2. Matsumoto Castle (Matsumoto City, Nagano)
Matsumoto is among the most famous Japanese castles, so it's only natural that it should include a haunting legend.
So what happened here? Everything goes back to a wealthy farmer from the Matsumoto Domain called Tada Kasuke. History buffs may know him in connection with from the so-called Jokyo Uprising, which started with Kasuke and other farmers peacefully protesting against an exorbitant rise in taxes, and ended up in a full-scale riot. As you can imagine, this didn’t end well, and Kasuke and the other leaders (along with some people only tangentially related) were arrested and executed on January 1, 1687.
While this is history, legends sprung from this episode: tradition says that before dying, Kasuke cursed the rulers of the Matsumoto Domain, the Mizuno family. His curse is said to have led to a string of bad luck that finally saw the Mizuno to removed from power in 1725.
Tasuke came to be regarded as a gimin, or secular martyr. After their fall from grace, the Mizuno even contributed a stone sculpture to his former homestead in the hope of appeasing him. Almost exactly 200 years after his death, when a national human rights movement grew in the 1870s and 1880s, the statue became the principal object of worship at what would eventually be recognized as Jokyo Gimin-sha Shrine, which honors those who died in the uprising, and was established with support from the still-repentant Mizuno family.
Nonetheless, when Matsumoto Castle began to lean to one side in the late Meiji Period (1868-1912), Kasuke's curse was invoked once again.
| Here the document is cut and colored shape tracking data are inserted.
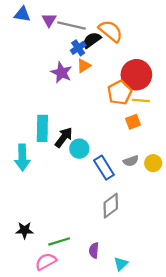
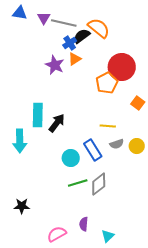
yellow line: (141, 100) -> (108, 126), moved
orange square: (133, 122) -> (138, 103), moved, turned -32
cyan circle: (79, 149) -> (71, 158), moved
green line: (59, 241) -> (78, 183), moved
pink semicircle: (46, 262) -> (57, 234), moved

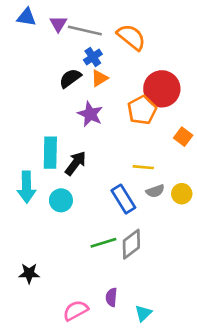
black semicircle: (82, 36) -> (70, 78), moved
purple star: (55, 65) -> (90, 114), moved
cyan circle: (71, 158) -> (61, 200), moved

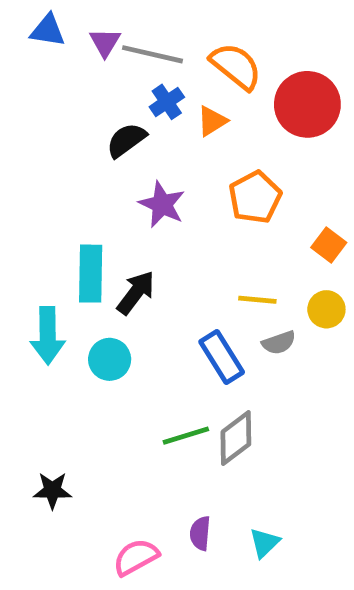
orange triangle: (99, 78) -> (212, 121), moved
red circle: (162, 89) -> (307, 104), moved
yellow circle: (182, 194) -> (326, 309), moved
cyan triangle: (143, 313) -> (265, 543), moved

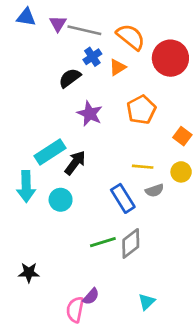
cyan rectangle: (91, 274) -> (50, 152), turned 56
purple semicircle: (200, 533) -> (91, 296), moved, turned -144
pink semicircle: (136, 557) -> (75, 310), turned -50

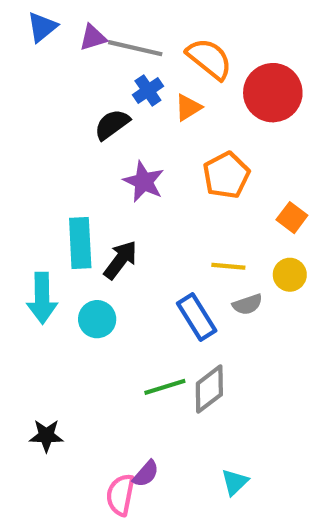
blue triangle: (26, 17) -> (42, 27), turned -48
purple triangle: (58, 24) -> (93, 38), turned 42
cyan rectangle: (50, 152) -> (80, 243), turned -60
The castle has since been repaired, and a memorial museum now stands across from the shrine.
1. Himeji Castle (Himeji City, Hyogo)
Recognized as a UNESCO World Heritage Site in 1993, Himeji Castle is the finest surviving example of Japanese castle architecture. A fort was first constructed on this site in 1333, and in 1346 it was rebuilt as Himeyama Castle. Himeyama Castle was in turn remodeled into Himeji Castle in 1581, which was further expanded between 1601 and 1609. Now a massive network of 83 buildings still remains, including storehouses, gates, corridors and turrets. However, what interests us today is the castle well and its related ghost story—one of the most famous in Japan!
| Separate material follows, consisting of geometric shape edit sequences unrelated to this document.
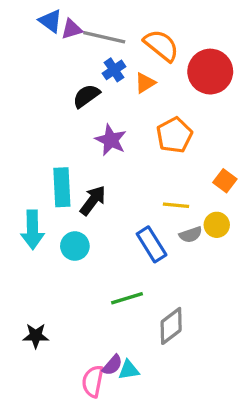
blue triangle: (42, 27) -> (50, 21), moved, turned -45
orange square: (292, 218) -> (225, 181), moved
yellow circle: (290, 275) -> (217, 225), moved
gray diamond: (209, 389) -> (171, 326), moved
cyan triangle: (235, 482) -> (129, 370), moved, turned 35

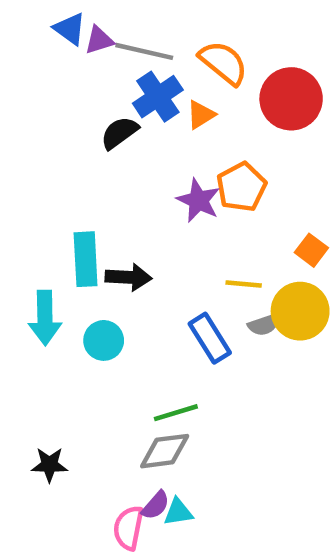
blue cross: (114, 70) -> (158, 97), size x1.5
purple star: (111, 140) -> (198, 200), moved
black arrow: (93, 200) -> (128, 277), turned 56
yellow circle: (217, 225) -> (300, 311), size x1.6
gray diamond: (171, 326) -> (165, 451), moved, turned 30

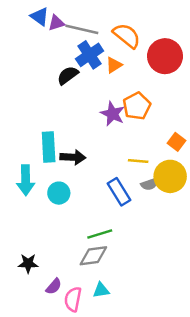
purple semicircle: (156, 505) -> (54, 286), moved

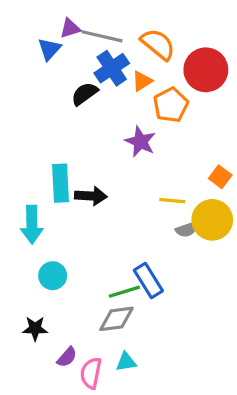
blue triangle: (40, 16) -> (49, 49), moved, turned 36
orange pentagon: (137, 106) -> (171, 105), moved
blue rectangle: (119, 192) -> (148, 281), moved
cyan circle: (59, 193) -> (53, 276), moved

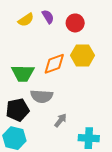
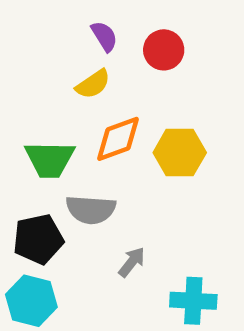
yellow semicircle: (26, 20) -> (93, 84), moved
yellow hexagon: (82, 55) -> (180, 153), moved

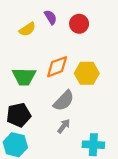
yellow semicircle: (93, 84) -> (27, 29), moved
gray semicircle: (91, 210) -> (64, 101), moved, turned -50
This time we'll be meeting one of the most prototypical Japanese ghosts, the unfortunate and pure servant maid Okiku. Her story is so well known that it's said that almost any spot in Japan with a famous well has a version of it, and it's also the subject of kabuki plays, as well as a bunraku version specifically set in Himeji Castle.
In the Himeji version, Okiku is a lady in waiting at the castle when chief retainer Asayama Tetsuzan plots to kill the heir of the castle's ailing lord. Tetsuzan attempts to seduce Okiku and engage her in the plot, but when she refuses his advances, he accuses her of stealing one of ten precious plates belonging to the lord, then offers to lie for her if she will be his mistress. When she again refuses, Tetsuzan has her tied over the well and tortured, finally killing her and casting her down into the depths. The play ends with a ghostly voice coming out of the well, counting plates from one to nine, and Okiku's ghost menacingly rising from below. Even now, the well at Himeji Castle is called Okiku-ido, or Okiku Well.